# [What is being asked]
Identify each line in the records that includes the word "libertà", and copy every such line in full.

START Given information

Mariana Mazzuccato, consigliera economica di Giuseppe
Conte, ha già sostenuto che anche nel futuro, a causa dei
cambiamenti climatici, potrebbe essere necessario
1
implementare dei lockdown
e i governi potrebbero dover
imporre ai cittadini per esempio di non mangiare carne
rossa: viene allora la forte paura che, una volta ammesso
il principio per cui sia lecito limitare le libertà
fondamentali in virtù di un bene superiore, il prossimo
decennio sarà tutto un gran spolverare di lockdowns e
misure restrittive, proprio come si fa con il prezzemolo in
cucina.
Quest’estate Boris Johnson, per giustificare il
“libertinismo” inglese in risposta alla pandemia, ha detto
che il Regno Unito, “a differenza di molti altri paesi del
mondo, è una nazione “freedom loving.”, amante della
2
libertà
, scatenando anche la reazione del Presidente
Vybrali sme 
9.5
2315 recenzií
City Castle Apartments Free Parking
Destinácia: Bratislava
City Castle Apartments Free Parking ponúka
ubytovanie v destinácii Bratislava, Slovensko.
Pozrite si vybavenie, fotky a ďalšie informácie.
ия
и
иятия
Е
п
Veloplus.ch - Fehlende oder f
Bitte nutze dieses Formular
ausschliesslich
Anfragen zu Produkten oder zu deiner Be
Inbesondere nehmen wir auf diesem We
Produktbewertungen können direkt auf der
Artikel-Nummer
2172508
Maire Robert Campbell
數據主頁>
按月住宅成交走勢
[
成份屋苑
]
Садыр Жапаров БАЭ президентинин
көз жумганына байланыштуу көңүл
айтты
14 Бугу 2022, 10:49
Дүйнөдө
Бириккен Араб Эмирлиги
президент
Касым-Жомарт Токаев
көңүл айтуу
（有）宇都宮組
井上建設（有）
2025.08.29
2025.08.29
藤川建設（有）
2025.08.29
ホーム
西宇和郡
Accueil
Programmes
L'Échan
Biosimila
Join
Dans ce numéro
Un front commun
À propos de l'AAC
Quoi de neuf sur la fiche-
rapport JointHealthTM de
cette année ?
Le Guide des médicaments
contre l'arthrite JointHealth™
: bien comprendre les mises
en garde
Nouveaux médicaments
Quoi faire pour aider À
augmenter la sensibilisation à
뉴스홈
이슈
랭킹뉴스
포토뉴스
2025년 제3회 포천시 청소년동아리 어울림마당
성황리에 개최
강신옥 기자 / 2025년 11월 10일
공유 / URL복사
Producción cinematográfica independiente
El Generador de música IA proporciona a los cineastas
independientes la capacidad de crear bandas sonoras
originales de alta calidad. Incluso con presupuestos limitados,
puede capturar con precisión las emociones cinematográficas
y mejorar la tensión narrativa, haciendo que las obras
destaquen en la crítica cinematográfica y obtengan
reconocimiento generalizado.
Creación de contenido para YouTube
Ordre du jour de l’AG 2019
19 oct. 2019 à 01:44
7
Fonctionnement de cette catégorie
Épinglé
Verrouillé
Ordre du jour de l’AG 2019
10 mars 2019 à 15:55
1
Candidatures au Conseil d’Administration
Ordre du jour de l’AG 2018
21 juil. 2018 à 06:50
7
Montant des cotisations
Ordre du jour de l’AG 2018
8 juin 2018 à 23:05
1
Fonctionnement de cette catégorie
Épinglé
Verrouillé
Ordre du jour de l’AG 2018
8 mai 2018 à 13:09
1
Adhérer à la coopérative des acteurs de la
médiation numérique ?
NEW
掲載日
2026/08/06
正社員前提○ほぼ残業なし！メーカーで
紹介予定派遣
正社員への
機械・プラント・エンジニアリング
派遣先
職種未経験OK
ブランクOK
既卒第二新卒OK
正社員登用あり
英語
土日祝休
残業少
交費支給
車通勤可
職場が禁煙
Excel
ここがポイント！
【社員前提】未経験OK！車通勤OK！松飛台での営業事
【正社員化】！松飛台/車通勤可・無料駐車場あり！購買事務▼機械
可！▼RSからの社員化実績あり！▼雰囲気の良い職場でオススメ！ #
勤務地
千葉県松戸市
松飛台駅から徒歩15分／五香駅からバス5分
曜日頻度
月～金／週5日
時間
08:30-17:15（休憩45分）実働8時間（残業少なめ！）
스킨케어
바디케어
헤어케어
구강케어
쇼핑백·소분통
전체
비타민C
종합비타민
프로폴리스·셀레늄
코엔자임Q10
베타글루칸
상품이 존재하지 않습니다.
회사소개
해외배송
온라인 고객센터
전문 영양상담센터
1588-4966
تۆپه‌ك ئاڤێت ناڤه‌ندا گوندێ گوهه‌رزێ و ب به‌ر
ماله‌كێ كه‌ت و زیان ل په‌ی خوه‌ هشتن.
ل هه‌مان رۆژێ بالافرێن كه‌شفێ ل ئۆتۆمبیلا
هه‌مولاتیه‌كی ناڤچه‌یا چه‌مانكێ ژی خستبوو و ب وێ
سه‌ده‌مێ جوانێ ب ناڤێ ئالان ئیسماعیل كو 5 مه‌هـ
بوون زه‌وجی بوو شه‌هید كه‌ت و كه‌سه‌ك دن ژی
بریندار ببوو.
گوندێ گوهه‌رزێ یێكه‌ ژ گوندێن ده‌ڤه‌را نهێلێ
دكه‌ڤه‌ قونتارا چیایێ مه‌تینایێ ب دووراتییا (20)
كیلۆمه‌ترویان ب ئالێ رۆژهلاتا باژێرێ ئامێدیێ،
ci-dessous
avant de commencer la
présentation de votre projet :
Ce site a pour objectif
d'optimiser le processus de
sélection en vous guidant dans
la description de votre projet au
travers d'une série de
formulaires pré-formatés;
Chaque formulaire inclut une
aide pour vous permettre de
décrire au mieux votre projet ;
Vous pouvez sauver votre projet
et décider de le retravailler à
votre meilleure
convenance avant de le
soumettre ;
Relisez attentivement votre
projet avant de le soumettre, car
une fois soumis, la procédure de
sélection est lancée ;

END Given information

# [Completed exercise]
il principio per cui sia lecito limitare le libertà
libertà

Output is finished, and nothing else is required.